Boemelburg, (chef de la section IV, Gestapo)

SS Sturmbahnführer

Certifié : Bittner

 Les indicatifs entre parenthèses sont des précisions apportées par le traducteur

 Annuaire téléphonique de la Gestapo (cliquez sur la réduction)
(ABTEILUNG IV EST L’ABRÉVIATION CODÉE DE LA GESTAPO)

 

        Quelques remarques sur cet annuaire :

- L’Etat Major de la Gestapo en France occupe trois immeubles avenue Foch :  les numéros 78, 82 et 84.

- Karl Boemelburg est le chef de la Section IV, (Gestapo), pour la France. Il porte le grade de SS Sturmbannführer, (commandant).

- Son premier adjoint est le Sturmbannführer Kieffer, et l’un de ses collaborateurs directs est l’Hauptsturmführer Aloïs Brunner chargé des questions juives et du camp de Drancy.

Röthke, correspondant d’Eichmann qui fut responsable de l’arrestation de Raoul Lambert, le directeur général de l’UGIF en août 1943, figure en neuvième position sur l’annuaire.

- Stindt succèdera à Boemelburg, à la tête de la Gestapo, fin 1943.

Notes du webmaster

    1 - Une amie m'a dit : "Cette photo me soulève le cœur". Nous ne la montrons pas par provocation. Henri Landemer, dans un article paru dans la revue Historia en 1972, la présentait déjà et réussissait à identifier 37 des officiers et sous-officiers présents sur cette photo. Serge Klarsfeld présentait un article dans la même revue. Malgré cela personne n'a parlé de l'organisation de la gestapo et ni de celle des déportations de juifs au cours du procès de Maurice Papon.

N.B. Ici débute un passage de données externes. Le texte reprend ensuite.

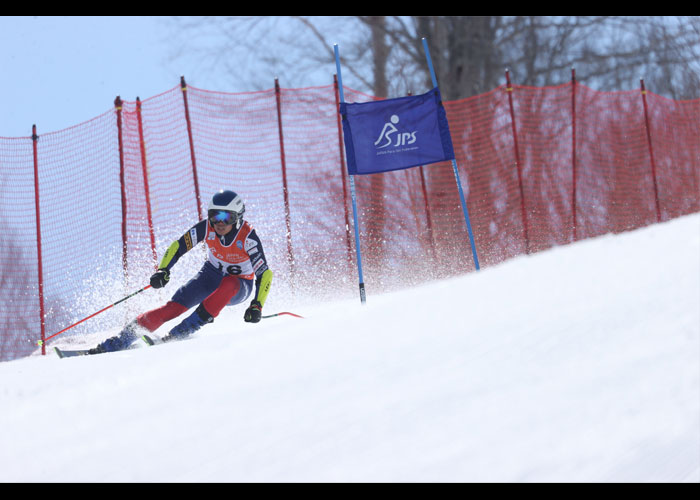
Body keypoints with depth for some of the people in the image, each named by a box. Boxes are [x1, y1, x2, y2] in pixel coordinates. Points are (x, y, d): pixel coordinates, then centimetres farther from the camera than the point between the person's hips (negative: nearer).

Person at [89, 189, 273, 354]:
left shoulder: (248, 236, -27)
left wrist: (257, 306, -33)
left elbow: (265, 273, -23)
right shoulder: (206, 227, -19)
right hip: (212, 274, 2)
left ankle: (181, 333, -34)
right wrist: (163, 270, -27)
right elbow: (179, 246, -10)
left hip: (240, 286, -2)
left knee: (228, 285, -39)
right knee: (174, 307, -18)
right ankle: (116, 343, -20)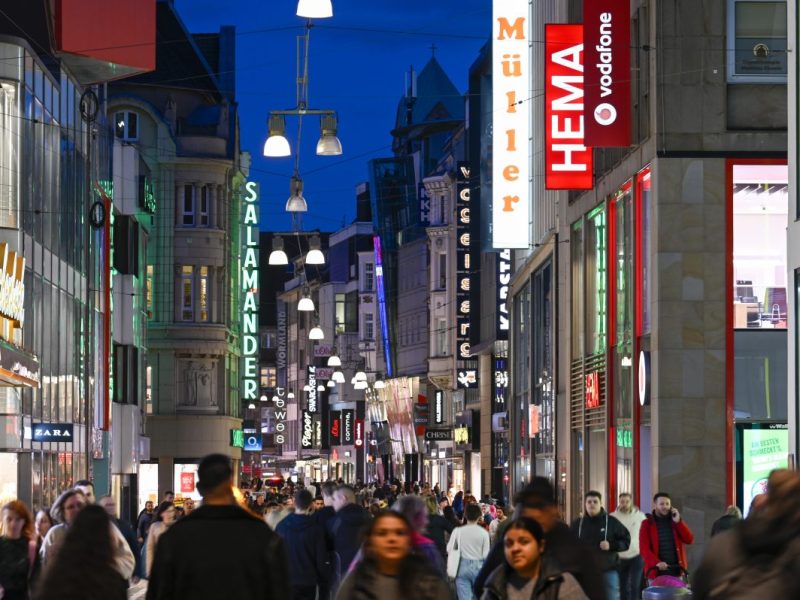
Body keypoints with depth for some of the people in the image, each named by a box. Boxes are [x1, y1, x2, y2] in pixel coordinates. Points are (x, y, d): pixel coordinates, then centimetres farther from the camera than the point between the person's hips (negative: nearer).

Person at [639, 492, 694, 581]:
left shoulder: (675, 521, 15)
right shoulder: (647, 524, 3)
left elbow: (689, 539, 4)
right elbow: (644, 548, -7)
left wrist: (678, 522, -5)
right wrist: (657, 562, -22)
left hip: (676, 570, 3)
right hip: (657, 571, -3)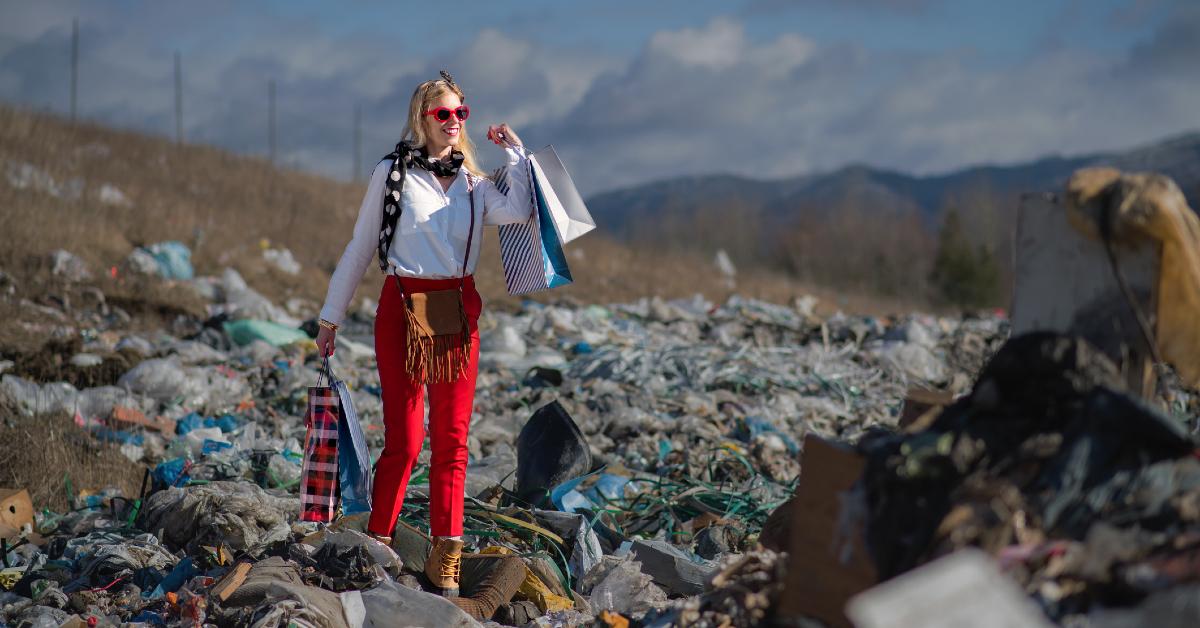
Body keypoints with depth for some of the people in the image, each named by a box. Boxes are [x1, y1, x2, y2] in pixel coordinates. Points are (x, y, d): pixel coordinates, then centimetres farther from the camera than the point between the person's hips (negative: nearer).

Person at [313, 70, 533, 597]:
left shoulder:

    2 - Boemelburg logeait dans un hôtel particulier à Neuilly, qui était situé à l'angle du boulevard Bineau et de la rue de Rouvray, et il y avait organisé une petite prison pour prisonniers de marque qu'il pensait pouvoir convaincre de collaborer.  Les affaires concernées étaient suivies directement par Himmler sans passer par Knochen. Il hébergea ainsi le Président Albert Lebrun, le Colonel de La Rocque, Léopold Trepper, chef de l'Orchestre Rouge, et, très peu de temps, Jean Moulin qui avait été si torturé qu'il ne pouvait plus être utilisé. Le but de ces affaires, en 1943, était de tenter d'obtenir des contacts avec des Alliés pour essayer de les dissocier. Le Colonel de La Rocque fut expédié en Allemagne, Jean Moulin périt pendant son transport, et Léopold Trepper réussit à s'échapper. Ainsi Boemelburg connut de nombreux échecs et fut mis sur la touche en novembre 1943. Il devint alors le garde chiourme du Maréchal Pétain.